* [WORK TO COMPLETE]: Arrange the lines starting at the top and ending with the line containing "color balance rgb: linear" as a two-column CSV with the headers input and edit. Put the text above the darktable history entries in input and those entries in edit, quoting each field, turning line breaks into spaces, and leaving the pictures out.

* * *

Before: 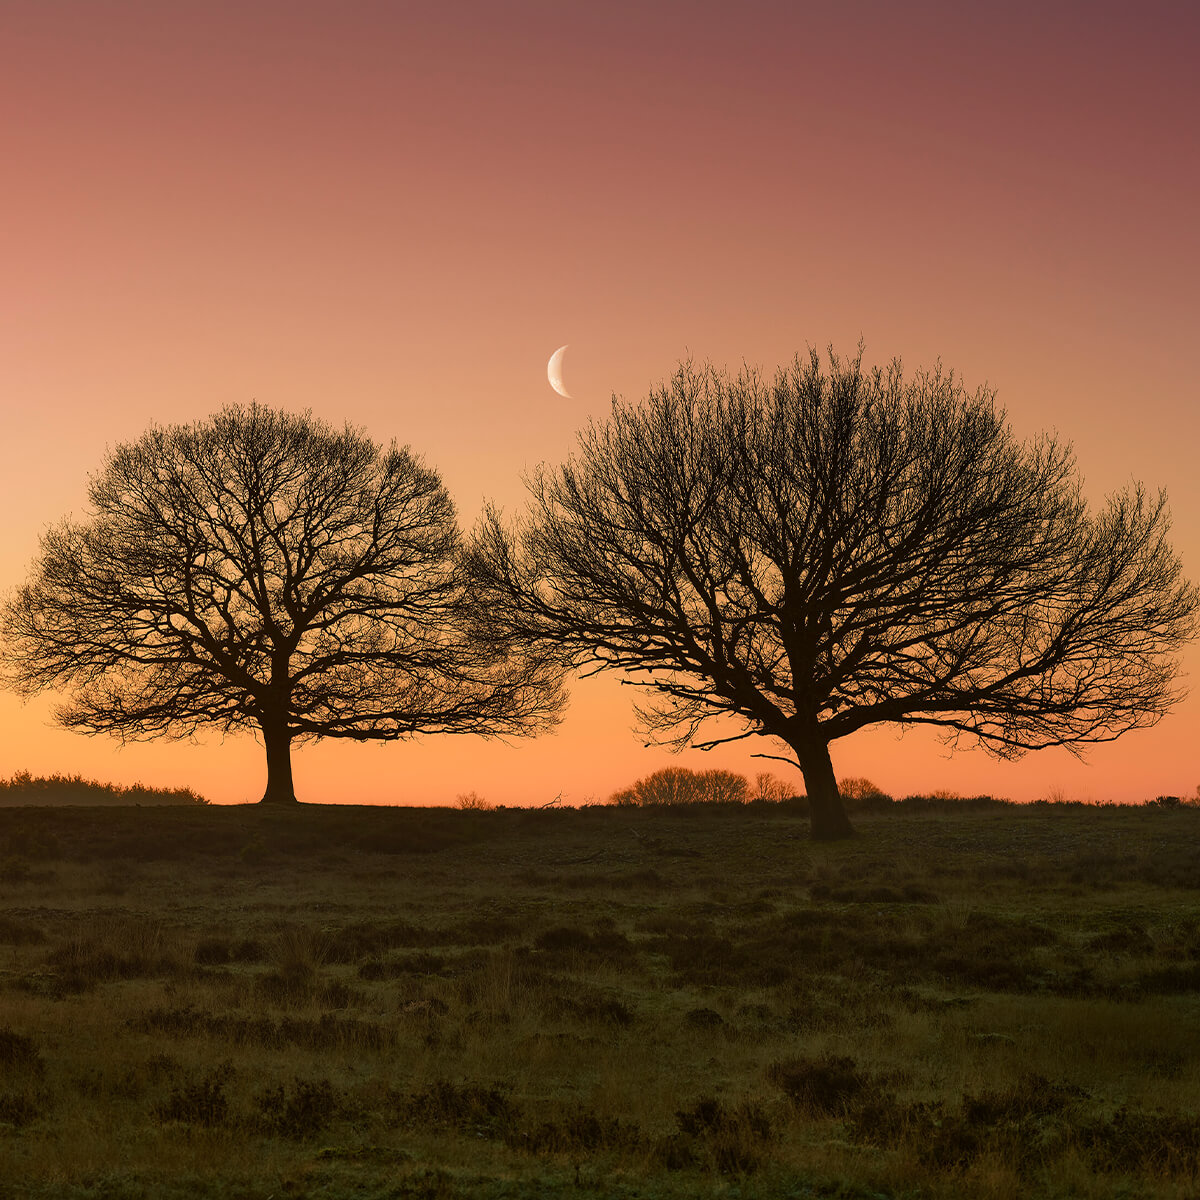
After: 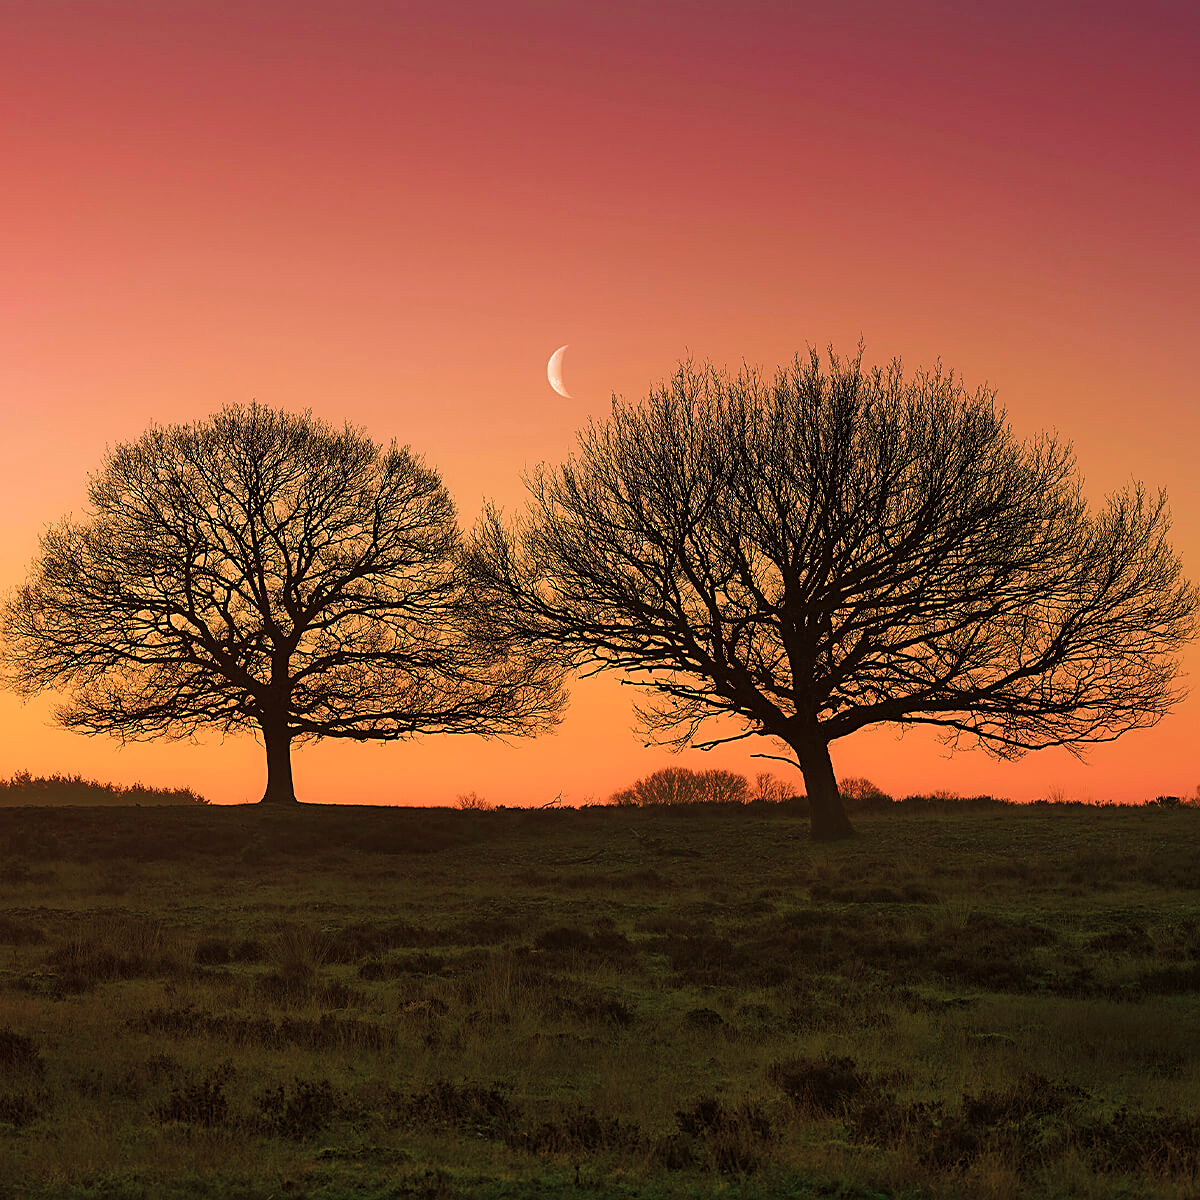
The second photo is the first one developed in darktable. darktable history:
sharpen: on, module defaults
color contrast: blue-yellow contrast 0.62
color balance rgb: linear chroma grading › global chroma 23.15%, perceptual saturation grading › global saturation 28.7%, perceptual saturation grading › mid-tones 12.04%, perceptual saturation grading › shadows 10.19%, global vibrance 22.22%
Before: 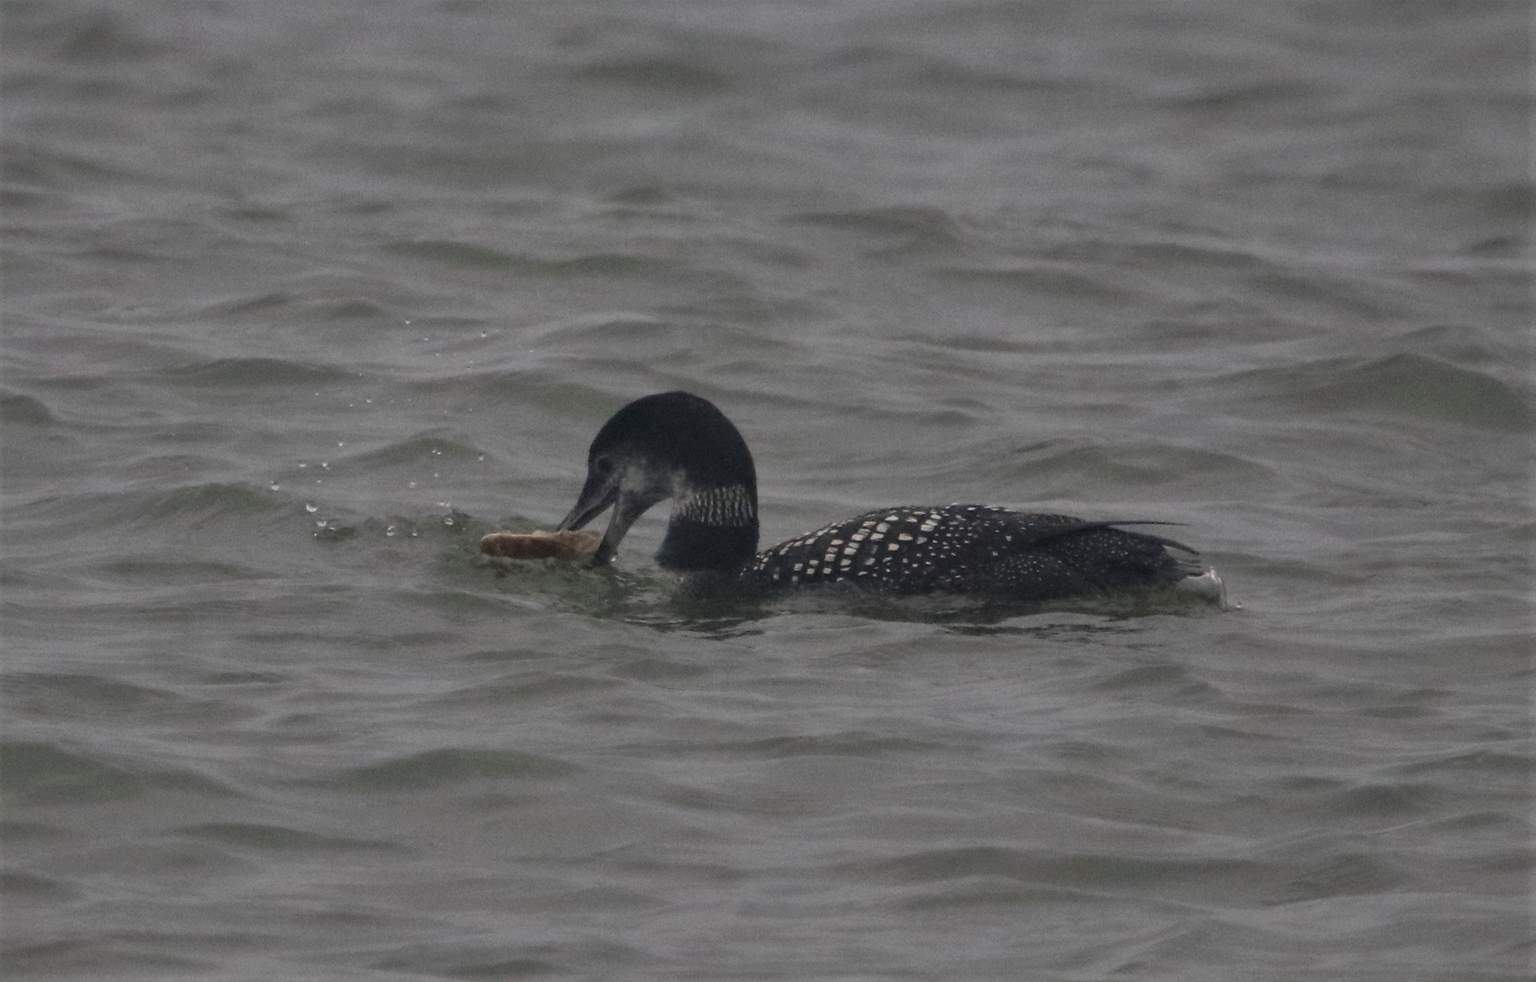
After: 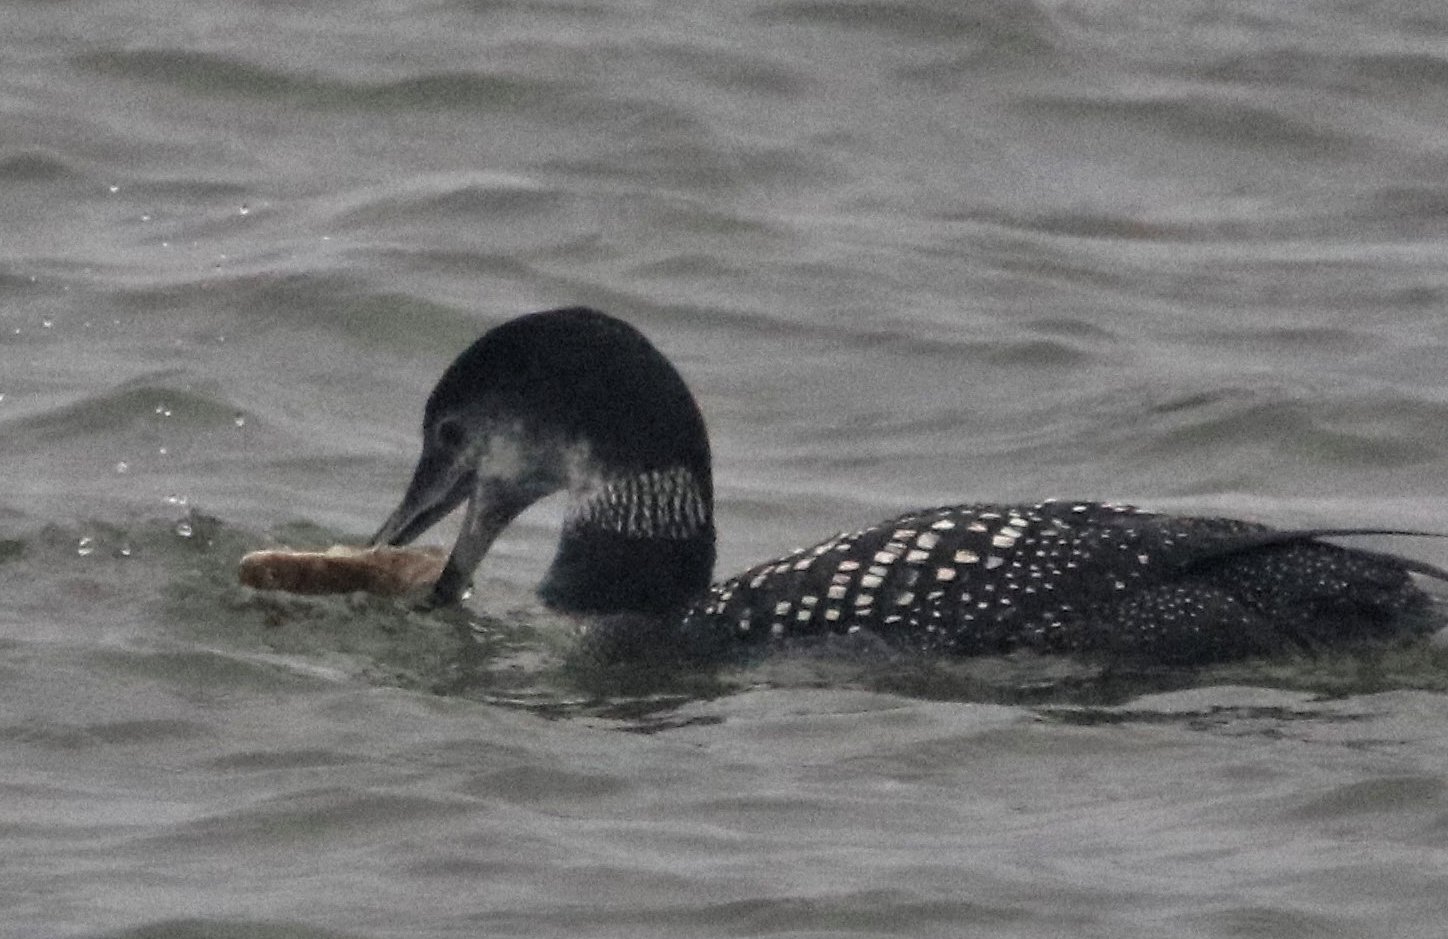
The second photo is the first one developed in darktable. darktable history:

* * *

* [SOLUTION FOR THIS EXERCISE]:
input,edit
"Before: After: The second photo is the first one developed in darktable. darktable history:","sharpen: on, module defaults color contrast: blue-yellow contrast 0.62 color balance rgb: linear chroma grading › global chroma 23.15%, perceptual saturation grading › global saturation 28.7%, perceptual saturation grading › mid-tones 12.04%, perceptual saturation grading › shadows 10.19%, global vibrance 22.22%"